Search code examples
pythonpandasdata-analysis

How to remove all rows of a datframe column that contain a question mark instead of occupation


This is my attempt:

df['occupation']= df['occupation'].str.replace('?',  '')

df.dropna(subset=['occupation'], inplace=True)

but it is not working, How do i remove all of the rows of the occupation column that i read from a csv file that contain a ? rather than an occupation


Solution

  • Clean up the white space and use an 'unselect' filter:

    import pandas as pd
    bugs = ['grasshopper','cricket','ant','spider']
    fruit = ['lemon','komquat','watermelon','apple']
    squashed = ['  ?   ','Yes','No','Eww']
    
    df = pd.DataFrame(list(zip(bugs,fruit,squashed)), columns = ['Bugs','Fruit','Squashed'])
    print(df.head())
    

    enter image description here

    df = df[df['Squashed'].apply(lambda x: x.strip()) != '?']
    print('after stripping white space and after unselect')
    print(df.head())
    

    enter image description here

    Why

    The dataframe method .dropna() won't detect blanks (ie '') but will look for Nan or NaT or None.
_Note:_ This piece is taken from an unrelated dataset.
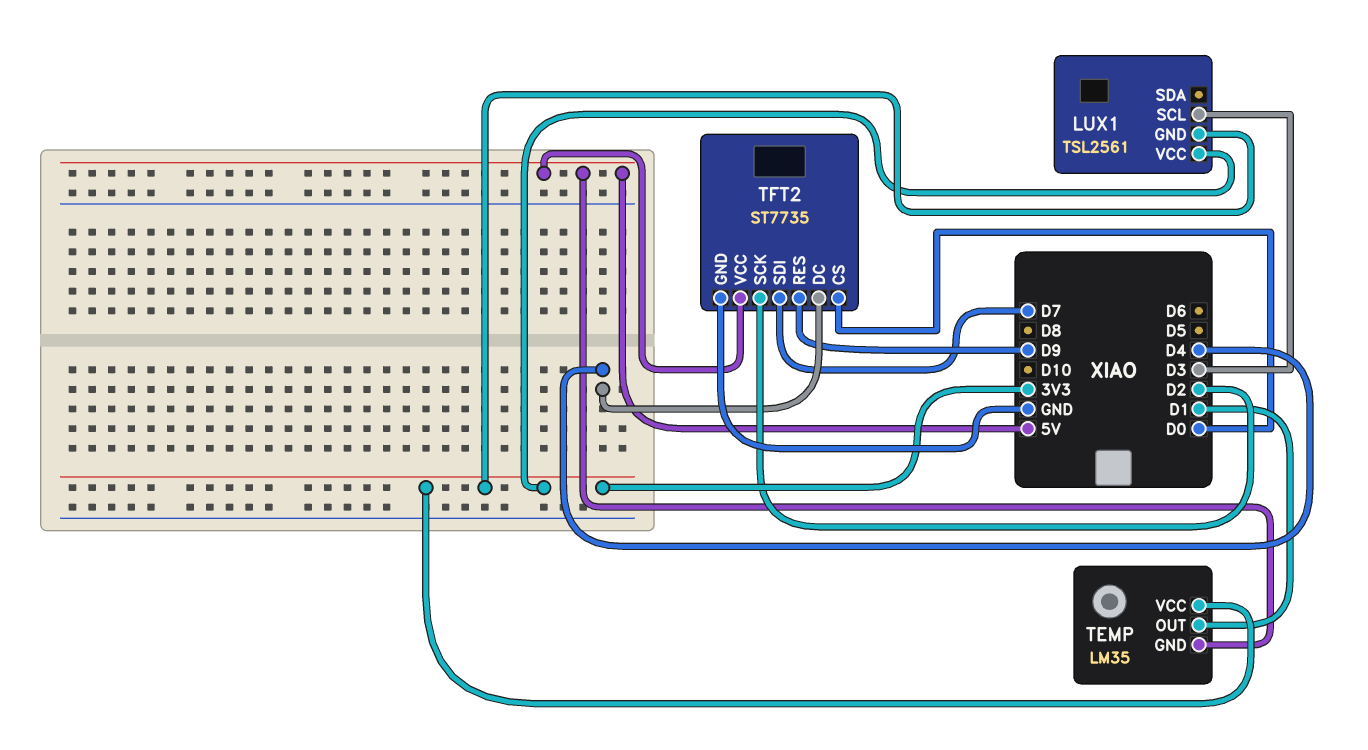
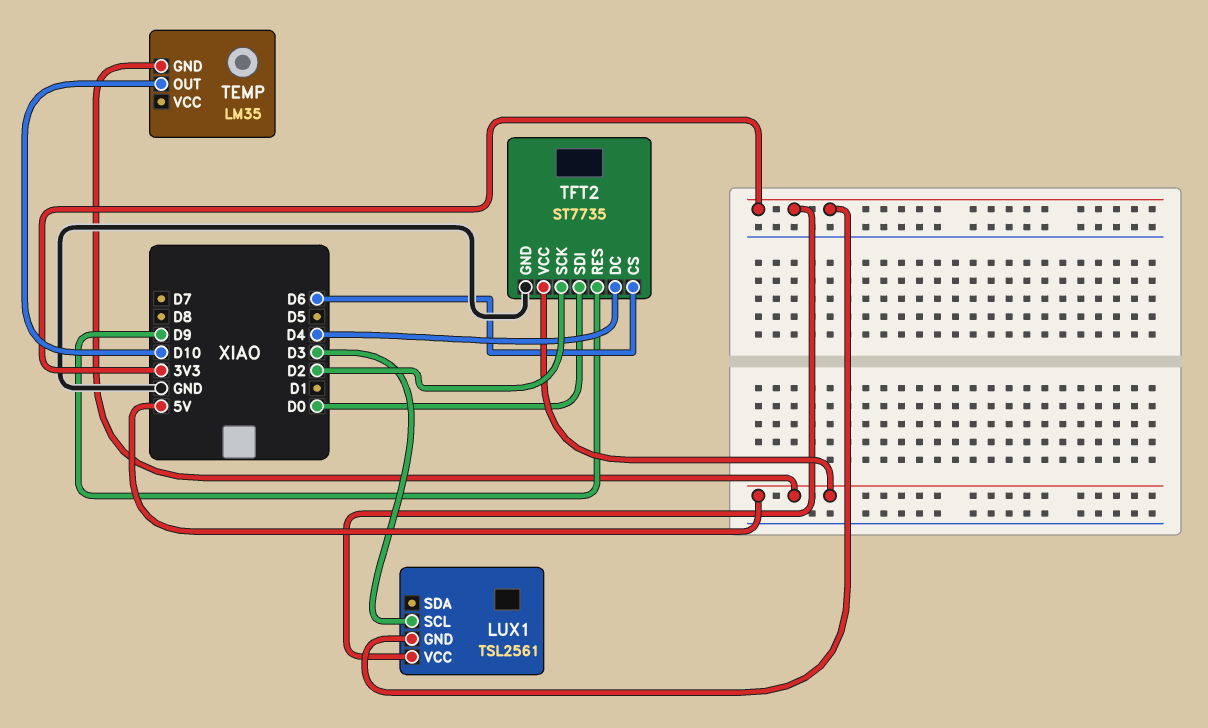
TEMP pin OUT: D1 -> D10
TEMP pin VCC: 3V3 -> none
TFT2 pin CS: D0 -> D6
TFT2 pin SDI: D7 -> D0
    https://pandas.pydata.org/pandas-docs/stable/reference/api/pandas.DataFrame.dropna.html

    However, using .replace() to set the value to missing won't work because .replace() requires the type to match and None doesn't match any type you'll have in a column already.

    Better to clean up the white space (which is the simple case) using lambda on each entry to apply the string transformation.